:: EXCERPT PROVIDED ::
%%

Jackson, meanwhile, seemed not only unscathed by what had happened—he doesn’t even mention it in his correspondence—but was also, quite happily, on his way to a new life. While French was drowning in anger and shame and frustration, Jackson, immune from regret, was busy making other plans. On February 4, before the disputes with French began, he had received an unsolicited letter from Colonel Francis H. Smith, superintendent of the Virginia Military Institute, asking for permission to place his name in nomination for the job of professor of natural and experimental philosophy and instructor of artillery.

Jackson’s name had come up in the unlikeliest of ways. Smith, who had been having trouble hiring a new professor, had consulted his friend D. H. “Harvey” Hill, a professor at nearby Washington College in Lexington. Smith, desperate for a new candidate, had handed Hill a copy of the Army Register and asked him to recommend someone. Hill perused it, then came to the name of the young officer he had met in Mexico, Tom Jackson. Hill recalled how Captain Taylor had described Jackson as a man who would “make his mark,” and how Jackson’s heroism at Contreras and Chapultepec had confirmed precisely what he had said. Hill pointed to the name, at the top of page 278.11 As luck would have it, one of Jackson’s relatives was a member of the school’s board.

Jackson, who had agreed enthusiastically to put his name in nomination, was offered the job at VMI in the first week in April and decided immediately to accept it. The timing is interesting, because by the time he brought his charges against French, he had the job offer in hand. He had only to keep his mouth shut, depart on his furlough, then resign and take the job. Instead, by bringing charges, he put that job, and his future happiness, at considerable risk. Either a lengthy court of inquiry or his own court-martial trial might well have prevented Jackson from taking the job, which required his presence in Lexington on July 1. And French did, in fact, suspend the April 14 orders granting Jackson his requested leave—which was for now his only way out.

%%

:: REQUIRED ACTION 1 ::
Could you turn the paragraph of the excerpt about Jackson that begins "Jackson's name had come up" into a short list that keeps its main facts?
:: REQUIRED ACTION 2 ::
Can you carry the excerpt about Jackson and the VMI job forward from its final sentence?
The records that come after this text are separate material and have no connection to it.

:: SUPPLIED RECORDS ::
%%

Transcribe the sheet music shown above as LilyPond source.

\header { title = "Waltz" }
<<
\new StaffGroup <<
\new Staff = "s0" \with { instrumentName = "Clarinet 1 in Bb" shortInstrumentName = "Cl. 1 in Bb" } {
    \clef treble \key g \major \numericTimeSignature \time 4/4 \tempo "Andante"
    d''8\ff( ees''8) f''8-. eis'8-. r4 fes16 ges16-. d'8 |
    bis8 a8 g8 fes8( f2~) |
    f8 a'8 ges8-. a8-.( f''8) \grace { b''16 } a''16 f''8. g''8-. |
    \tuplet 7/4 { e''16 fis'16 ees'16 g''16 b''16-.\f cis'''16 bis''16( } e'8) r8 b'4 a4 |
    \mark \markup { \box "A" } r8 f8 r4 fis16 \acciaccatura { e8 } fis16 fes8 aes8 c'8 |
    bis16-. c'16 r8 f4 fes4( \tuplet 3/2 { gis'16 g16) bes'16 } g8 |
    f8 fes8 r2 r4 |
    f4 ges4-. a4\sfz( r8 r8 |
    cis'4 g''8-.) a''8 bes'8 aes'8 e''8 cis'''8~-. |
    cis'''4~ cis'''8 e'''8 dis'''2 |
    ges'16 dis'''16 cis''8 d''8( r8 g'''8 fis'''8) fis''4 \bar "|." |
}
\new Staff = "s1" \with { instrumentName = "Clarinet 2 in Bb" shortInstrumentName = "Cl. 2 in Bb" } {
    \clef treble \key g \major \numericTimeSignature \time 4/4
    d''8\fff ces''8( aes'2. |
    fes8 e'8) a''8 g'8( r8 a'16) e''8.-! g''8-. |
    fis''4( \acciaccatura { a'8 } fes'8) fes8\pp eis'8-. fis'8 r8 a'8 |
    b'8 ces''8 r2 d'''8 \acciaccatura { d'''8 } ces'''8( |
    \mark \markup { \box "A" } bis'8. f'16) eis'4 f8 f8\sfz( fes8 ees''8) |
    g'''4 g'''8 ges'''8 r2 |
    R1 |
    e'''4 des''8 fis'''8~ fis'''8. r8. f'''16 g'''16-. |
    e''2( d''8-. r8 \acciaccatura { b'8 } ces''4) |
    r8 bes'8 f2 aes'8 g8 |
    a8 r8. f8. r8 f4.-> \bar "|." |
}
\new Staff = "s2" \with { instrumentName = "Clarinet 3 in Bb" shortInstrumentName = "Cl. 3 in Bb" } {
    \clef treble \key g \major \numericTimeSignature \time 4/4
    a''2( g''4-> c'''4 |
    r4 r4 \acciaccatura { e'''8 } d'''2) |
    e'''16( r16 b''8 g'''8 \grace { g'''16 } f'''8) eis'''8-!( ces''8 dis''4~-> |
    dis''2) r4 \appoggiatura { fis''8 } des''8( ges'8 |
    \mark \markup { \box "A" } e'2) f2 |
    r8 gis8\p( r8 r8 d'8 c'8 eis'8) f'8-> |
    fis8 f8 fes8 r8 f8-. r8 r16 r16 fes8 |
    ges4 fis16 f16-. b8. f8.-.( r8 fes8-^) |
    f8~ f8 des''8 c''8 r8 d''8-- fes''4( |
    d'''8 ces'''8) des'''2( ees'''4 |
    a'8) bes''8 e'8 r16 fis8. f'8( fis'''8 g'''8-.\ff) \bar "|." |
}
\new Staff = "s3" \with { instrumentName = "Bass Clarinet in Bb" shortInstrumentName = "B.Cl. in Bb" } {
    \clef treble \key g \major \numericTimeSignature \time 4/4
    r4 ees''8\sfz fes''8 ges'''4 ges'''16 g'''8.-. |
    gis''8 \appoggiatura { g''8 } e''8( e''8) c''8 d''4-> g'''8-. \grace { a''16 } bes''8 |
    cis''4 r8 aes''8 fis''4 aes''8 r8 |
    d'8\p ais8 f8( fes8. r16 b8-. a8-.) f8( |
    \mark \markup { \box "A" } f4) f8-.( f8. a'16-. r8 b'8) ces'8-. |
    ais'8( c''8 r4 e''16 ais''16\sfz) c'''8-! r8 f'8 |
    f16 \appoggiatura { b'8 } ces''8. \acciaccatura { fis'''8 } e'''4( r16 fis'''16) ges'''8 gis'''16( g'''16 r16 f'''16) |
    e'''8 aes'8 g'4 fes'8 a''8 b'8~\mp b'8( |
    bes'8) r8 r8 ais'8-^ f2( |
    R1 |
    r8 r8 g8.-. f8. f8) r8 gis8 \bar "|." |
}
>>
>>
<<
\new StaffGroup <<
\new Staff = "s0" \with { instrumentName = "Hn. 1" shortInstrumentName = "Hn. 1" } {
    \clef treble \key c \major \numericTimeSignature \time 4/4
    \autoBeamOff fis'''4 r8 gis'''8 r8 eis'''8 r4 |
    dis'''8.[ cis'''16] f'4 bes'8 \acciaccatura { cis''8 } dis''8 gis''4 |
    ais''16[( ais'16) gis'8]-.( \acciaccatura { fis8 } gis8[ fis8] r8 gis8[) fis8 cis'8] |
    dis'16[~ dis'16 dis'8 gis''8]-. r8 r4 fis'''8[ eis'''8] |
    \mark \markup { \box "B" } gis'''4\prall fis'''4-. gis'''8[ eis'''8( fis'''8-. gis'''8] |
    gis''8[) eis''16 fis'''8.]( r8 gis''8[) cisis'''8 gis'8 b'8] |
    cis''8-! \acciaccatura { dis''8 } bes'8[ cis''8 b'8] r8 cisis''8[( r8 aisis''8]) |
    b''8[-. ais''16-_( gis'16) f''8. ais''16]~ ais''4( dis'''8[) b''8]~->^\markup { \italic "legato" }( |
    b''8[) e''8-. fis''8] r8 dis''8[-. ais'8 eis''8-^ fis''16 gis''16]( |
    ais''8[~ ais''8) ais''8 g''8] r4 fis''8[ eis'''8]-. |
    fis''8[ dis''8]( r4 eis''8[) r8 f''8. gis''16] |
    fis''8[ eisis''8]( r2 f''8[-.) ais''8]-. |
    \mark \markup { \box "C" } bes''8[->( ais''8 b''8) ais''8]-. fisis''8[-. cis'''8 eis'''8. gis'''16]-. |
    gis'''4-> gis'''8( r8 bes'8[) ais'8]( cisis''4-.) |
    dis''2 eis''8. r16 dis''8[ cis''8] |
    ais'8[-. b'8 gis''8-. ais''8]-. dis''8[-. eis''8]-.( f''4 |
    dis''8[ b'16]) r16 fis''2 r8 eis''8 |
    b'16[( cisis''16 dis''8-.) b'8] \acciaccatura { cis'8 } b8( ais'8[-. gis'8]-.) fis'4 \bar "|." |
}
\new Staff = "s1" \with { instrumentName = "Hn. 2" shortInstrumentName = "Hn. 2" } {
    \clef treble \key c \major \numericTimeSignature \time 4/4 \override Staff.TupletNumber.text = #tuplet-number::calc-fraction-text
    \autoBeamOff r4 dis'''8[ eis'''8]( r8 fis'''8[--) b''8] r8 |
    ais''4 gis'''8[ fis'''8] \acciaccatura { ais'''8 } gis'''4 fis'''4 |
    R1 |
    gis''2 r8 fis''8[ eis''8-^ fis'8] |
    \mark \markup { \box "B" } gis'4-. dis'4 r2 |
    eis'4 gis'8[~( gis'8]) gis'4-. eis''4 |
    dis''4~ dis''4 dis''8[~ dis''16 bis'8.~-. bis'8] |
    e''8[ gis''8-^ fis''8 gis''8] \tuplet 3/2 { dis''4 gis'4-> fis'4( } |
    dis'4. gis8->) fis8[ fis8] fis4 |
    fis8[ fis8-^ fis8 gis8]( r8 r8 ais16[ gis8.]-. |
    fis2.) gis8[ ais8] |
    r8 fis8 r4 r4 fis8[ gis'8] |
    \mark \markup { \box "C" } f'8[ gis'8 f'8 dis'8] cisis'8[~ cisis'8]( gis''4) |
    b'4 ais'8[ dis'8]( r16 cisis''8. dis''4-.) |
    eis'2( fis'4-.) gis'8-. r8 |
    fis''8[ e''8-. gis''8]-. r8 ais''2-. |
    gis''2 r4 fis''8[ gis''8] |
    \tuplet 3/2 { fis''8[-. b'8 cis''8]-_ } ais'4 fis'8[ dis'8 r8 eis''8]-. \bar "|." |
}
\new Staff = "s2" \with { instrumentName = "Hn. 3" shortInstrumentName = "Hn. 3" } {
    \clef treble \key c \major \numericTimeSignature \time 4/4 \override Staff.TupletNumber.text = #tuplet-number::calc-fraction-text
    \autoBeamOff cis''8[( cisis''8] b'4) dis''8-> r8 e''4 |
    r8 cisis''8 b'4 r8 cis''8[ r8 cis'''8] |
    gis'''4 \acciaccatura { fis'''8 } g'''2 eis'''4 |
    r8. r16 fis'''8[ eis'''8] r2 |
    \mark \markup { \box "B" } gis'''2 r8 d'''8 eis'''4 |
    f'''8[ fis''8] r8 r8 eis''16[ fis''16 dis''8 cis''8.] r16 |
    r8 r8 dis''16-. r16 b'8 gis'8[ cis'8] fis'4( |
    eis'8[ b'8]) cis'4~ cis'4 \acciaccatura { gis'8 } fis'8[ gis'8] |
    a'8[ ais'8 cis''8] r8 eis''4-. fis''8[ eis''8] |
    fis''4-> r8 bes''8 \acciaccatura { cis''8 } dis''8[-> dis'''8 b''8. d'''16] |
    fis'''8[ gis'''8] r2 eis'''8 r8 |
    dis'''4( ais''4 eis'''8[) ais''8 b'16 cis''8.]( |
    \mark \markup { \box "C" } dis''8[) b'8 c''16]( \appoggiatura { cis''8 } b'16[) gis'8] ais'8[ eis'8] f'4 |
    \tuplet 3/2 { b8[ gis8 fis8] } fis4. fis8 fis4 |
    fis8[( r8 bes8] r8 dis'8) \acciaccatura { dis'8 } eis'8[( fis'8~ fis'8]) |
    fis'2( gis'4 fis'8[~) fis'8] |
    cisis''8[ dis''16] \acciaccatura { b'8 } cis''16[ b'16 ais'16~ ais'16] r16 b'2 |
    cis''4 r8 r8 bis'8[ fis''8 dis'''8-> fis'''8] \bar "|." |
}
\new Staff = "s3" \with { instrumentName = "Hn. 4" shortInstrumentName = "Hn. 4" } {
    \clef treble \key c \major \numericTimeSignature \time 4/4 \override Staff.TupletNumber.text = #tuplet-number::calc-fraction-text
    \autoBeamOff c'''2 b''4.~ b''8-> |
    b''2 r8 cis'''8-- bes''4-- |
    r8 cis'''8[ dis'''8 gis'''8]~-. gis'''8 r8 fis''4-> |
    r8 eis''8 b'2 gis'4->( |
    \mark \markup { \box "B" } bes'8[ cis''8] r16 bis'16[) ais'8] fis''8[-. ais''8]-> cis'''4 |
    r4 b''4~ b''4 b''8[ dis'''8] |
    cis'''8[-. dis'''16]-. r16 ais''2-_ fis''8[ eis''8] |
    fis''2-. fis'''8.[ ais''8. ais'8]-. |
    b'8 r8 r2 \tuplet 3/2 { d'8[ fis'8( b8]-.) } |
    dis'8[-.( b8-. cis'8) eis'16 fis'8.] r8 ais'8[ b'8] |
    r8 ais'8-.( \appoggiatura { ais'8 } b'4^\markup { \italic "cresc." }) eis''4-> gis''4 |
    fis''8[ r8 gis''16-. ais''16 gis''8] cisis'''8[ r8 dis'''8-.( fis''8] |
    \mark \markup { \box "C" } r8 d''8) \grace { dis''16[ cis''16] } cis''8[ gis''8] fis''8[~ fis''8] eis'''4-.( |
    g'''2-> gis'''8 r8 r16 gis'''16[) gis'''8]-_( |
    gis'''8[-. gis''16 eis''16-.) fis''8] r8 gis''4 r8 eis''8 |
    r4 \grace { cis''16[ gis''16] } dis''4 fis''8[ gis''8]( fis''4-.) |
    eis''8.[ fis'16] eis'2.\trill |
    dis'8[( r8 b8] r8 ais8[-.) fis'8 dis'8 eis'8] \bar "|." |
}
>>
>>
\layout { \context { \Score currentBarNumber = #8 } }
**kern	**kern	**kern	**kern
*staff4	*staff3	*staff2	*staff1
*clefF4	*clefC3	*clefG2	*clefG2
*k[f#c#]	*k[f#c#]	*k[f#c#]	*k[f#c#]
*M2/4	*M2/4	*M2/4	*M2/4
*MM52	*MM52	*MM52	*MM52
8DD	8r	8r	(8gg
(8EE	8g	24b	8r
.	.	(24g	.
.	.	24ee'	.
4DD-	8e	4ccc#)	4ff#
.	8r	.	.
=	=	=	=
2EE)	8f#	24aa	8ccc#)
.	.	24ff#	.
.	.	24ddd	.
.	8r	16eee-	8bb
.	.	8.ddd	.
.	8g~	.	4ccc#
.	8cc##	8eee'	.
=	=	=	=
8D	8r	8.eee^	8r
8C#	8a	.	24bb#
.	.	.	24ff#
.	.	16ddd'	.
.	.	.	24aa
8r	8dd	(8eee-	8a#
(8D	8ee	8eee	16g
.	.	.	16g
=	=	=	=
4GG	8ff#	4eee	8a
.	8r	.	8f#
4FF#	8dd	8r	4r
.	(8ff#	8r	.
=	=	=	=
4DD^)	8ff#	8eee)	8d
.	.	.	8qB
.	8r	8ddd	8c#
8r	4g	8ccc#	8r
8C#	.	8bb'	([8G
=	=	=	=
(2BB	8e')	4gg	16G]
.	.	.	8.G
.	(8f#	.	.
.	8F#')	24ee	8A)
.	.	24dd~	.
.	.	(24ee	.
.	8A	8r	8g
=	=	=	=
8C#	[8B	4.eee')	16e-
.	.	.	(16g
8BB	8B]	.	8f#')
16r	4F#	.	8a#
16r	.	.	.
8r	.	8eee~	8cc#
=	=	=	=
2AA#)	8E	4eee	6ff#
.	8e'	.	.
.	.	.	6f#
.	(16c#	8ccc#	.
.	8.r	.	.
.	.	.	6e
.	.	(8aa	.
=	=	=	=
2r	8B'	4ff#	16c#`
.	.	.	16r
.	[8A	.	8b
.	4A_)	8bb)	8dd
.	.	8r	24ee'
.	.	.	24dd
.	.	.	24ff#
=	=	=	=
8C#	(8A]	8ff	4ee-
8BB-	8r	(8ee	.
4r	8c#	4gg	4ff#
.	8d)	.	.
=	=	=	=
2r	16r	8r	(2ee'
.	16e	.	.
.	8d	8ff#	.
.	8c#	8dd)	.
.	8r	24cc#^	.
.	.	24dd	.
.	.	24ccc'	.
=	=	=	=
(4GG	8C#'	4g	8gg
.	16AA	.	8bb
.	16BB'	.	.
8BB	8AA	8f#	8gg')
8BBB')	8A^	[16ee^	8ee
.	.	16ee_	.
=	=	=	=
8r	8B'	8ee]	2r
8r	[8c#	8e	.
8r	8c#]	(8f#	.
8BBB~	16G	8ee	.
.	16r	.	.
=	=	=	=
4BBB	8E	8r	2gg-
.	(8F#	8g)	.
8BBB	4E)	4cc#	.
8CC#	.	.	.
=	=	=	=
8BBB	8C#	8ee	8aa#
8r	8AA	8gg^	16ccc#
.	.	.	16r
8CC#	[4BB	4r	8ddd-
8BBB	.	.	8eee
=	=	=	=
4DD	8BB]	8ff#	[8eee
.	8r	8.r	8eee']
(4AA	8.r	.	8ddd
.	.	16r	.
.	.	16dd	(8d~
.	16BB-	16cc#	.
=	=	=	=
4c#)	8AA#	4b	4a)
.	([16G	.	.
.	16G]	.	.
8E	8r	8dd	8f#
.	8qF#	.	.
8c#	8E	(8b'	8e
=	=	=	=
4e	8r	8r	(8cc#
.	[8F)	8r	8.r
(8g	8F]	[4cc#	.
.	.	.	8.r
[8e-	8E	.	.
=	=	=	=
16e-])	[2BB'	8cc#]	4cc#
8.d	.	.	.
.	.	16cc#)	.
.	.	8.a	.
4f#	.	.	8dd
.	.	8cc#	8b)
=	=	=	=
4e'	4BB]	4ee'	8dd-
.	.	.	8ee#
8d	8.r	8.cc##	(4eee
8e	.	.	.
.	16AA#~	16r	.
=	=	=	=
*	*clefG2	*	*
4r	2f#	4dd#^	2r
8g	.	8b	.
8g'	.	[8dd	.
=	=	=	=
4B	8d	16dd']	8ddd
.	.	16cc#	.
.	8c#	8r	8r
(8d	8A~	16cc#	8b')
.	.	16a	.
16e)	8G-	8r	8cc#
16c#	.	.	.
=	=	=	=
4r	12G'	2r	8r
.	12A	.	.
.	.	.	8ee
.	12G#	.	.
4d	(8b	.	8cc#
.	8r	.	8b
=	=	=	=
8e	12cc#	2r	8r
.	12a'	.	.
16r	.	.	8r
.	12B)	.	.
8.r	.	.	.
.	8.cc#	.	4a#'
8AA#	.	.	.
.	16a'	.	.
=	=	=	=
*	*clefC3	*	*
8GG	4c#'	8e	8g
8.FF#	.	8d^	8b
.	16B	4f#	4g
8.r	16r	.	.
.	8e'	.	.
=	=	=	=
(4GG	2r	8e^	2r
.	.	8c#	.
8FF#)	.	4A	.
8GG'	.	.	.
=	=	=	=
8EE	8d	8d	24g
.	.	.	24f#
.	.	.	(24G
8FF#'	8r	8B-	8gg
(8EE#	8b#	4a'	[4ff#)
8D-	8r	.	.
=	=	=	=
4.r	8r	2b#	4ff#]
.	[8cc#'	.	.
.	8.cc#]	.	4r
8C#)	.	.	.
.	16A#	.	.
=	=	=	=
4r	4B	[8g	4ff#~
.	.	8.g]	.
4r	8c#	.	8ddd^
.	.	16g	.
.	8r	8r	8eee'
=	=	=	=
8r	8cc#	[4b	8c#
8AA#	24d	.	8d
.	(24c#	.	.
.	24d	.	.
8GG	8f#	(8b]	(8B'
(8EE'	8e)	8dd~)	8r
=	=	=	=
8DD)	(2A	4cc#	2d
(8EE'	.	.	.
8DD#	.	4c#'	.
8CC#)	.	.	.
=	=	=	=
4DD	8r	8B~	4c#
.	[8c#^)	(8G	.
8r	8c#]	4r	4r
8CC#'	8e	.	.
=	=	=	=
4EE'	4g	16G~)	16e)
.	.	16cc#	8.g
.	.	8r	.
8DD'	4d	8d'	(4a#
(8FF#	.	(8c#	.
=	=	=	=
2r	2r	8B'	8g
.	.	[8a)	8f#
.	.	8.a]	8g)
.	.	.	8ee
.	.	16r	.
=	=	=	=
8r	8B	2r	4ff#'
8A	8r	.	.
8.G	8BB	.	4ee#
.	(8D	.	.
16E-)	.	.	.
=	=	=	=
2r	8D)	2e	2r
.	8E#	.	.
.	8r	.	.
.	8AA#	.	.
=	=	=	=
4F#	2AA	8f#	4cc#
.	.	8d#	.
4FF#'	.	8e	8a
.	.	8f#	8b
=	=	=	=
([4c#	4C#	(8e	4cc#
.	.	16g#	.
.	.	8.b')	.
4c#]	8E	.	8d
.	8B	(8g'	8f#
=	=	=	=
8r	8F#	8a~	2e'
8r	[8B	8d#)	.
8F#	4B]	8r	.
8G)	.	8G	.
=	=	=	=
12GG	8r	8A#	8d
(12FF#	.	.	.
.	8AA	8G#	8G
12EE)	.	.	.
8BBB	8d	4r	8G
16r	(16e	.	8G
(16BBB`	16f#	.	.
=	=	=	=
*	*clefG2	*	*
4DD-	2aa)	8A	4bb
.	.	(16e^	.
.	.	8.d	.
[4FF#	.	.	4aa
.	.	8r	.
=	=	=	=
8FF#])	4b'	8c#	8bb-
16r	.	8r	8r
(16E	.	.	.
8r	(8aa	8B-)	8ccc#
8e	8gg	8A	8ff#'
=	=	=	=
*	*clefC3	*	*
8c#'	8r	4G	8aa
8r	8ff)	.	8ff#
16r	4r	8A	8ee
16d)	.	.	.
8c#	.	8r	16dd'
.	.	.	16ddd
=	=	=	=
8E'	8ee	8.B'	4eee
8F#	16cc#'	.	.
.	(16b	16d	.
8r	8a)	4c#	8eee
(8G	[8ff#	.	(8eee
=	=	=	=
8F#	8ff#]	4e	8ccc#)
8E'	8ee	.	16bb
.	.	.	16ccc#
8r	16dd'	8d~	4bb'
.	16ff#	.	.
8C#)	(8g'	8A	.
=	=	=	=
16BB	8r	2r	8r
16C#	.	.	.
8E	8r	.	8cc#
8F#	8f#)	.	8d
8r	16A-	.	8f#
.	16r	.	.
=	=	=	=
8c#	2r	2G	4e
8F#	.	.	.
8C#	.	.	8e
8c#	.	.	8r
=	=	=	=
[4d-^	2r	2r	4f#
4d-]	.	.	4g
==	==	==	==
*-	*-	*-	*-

%%

:: EXERCISE RESULT 1 ::
- Colonel Francis H. Smith, who was having trouble hiring a new professor, consulted his friend D. H. "Harvey" Hill, a professor at Washington College in Lexington.
- Desperate for a candidate, Smith handed Hill a copy of the Army Register and asked him to recommend someone.
- Hill came to the name of Tom Jackson, a young officer he had met in Mexico.
- Hill remembered Captain Taylor saying Jackson would "make his mark," which Jackson's heroism at Contreras and Chapultepec had confirmed.
- Hill pointed to Jackson's name at the top of page 278.
- One of Jackson's relatives sat on the school's board.

:: EXERCISE RESULT 2 ::
All of this would suggest that Jackson, as a soldier and a Christian, truly believed that he had no choice but to do what he did. His tears when explaining his position to Letterman were authentic, as was the sympathy he later expressed to the officer to whom he was denying leave to be with his ill and dying family members. Jackson always possessed an absolute sense of what he was required to do—a personal code that was not always convenient for those around him.

Jackson departed Fort Meade, and Florida, forever on May 21, 1851, after forty-three days under arrest. He left behind him a dysfunctional garrison still seething with anger and suspicion. There is no record that he ever gave it a second thought. He later explained, according to his friend Robert Dabney, that “while campaigning was extremely congenial to his tastes, the life of a military post in times of peace was just as repulsive; that he perceived the officers of the army usually neglected self-improvement and rusted, in trivial amusements, at these fortresses.”12 To his sister he wrote cheerfully, “Good news. I have been elected Professor of Natural and Experimental Philosophy in the Virginia Military Institute, and you may expect me home in the latter part of June.”